Zweitens sind polizeiliche Strategien geeignet, die Anliegen des Protests in den Hintergrund zu drängen. Vor allem der Weg über die kalkulierte Gewalteskalation führt dazu, dass nicht nur das Anliegen der Demonstrierenden desavouiert wird, sondern dass die Öffentlichkeit vordringlich über die Gewalt diskutiert.
Drittens – und das gilt für die gelungenen Formen deeskalierender Polizeieinsätze – werden friedlich „polizierte“ Demonstrationen zu einem alltäglichen Ereignis, das politisch nichts in Bewegung setzt. Ein gutes „Management“ von politischen Willensbildungen im öffentlichen Raum begrenzt deren Folgen. Sei es, dass der gesellschaftliche Alltag möglichst wenig beeinträchtigt wird, sei es, dass alles so friedlich und ordentlich abläuft, dass die politisch verantwortlichen Adressat*innen die Botschaften wortreich ignorieren können.

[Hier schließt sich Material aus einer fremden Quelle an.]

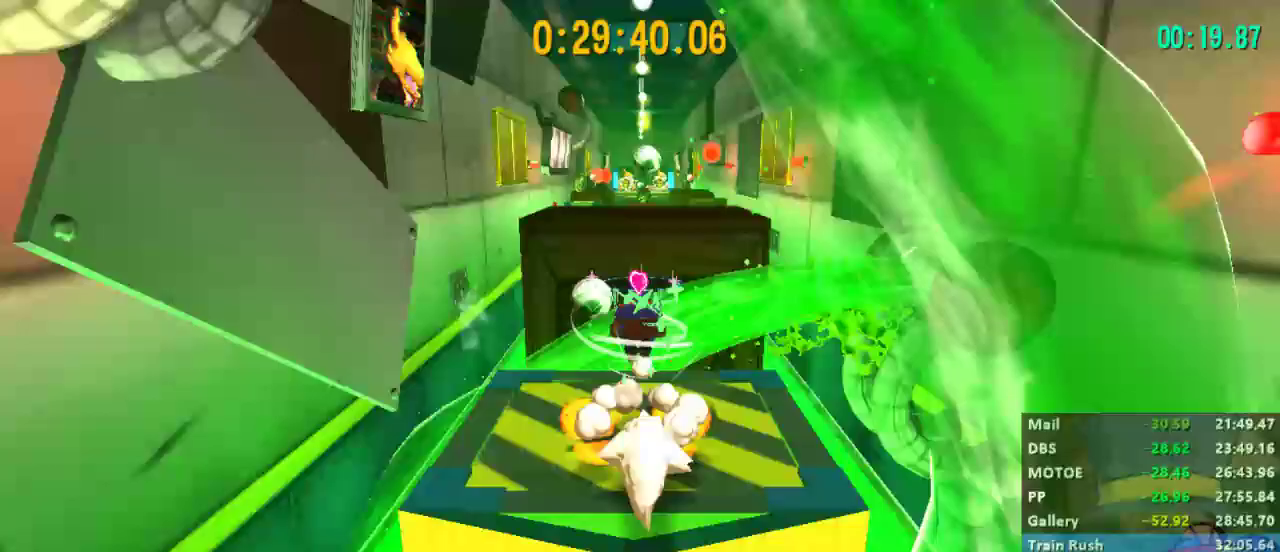
{"buttons": ["L2"], "left_stick": "up", "right_stick": "center", "events": [[67, "A", "up"]]}
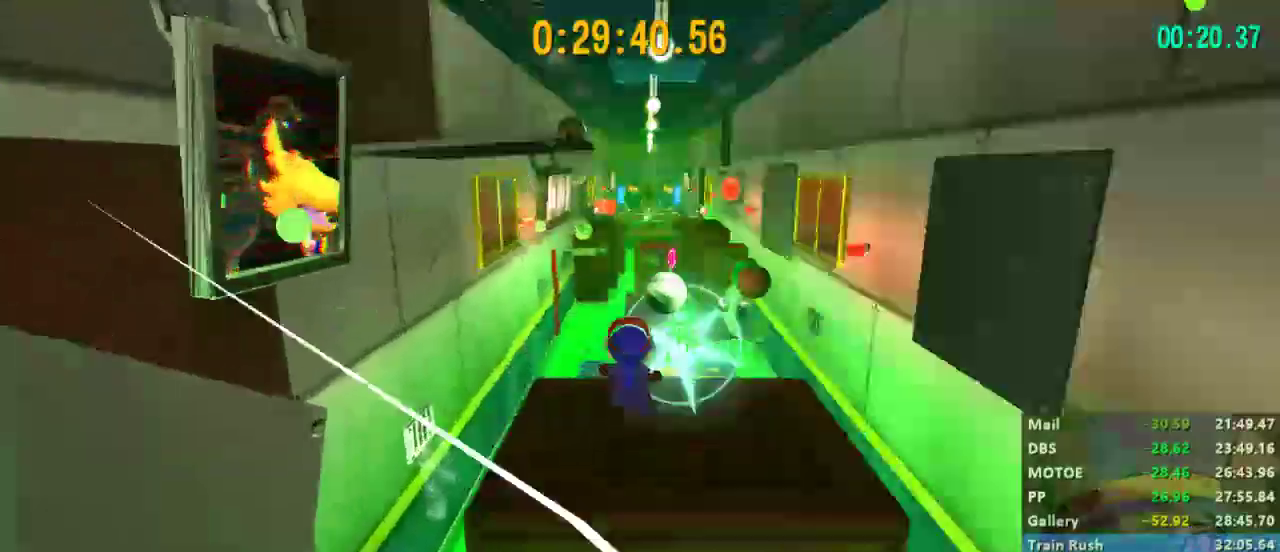
{"buttons": ["L2"], "left_stick": "up", "right_stick": "center", "events": [[233, "A", "down"], [400, "A", "up"]]}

Tina Keller und Elke Steven weisen in ihrem Beitrag in diesem Heft darauf hin, dass sich nicht allein das „protest policing“ deutlich gewandelt hat, sondern ebenso die Anlässe, Strategien und Formen des Protests selbst. In dieser Feststellung liegt die bürgerrechtliche Perspektive: Wenn Demonstrationen und politische Aktionen Teil einer demokratischen Kultur bleiben wollen, müssen sie weiterhin nach neuen Wegen suchen, die polizeilichen Deformationen ihres Protests zu überwinden.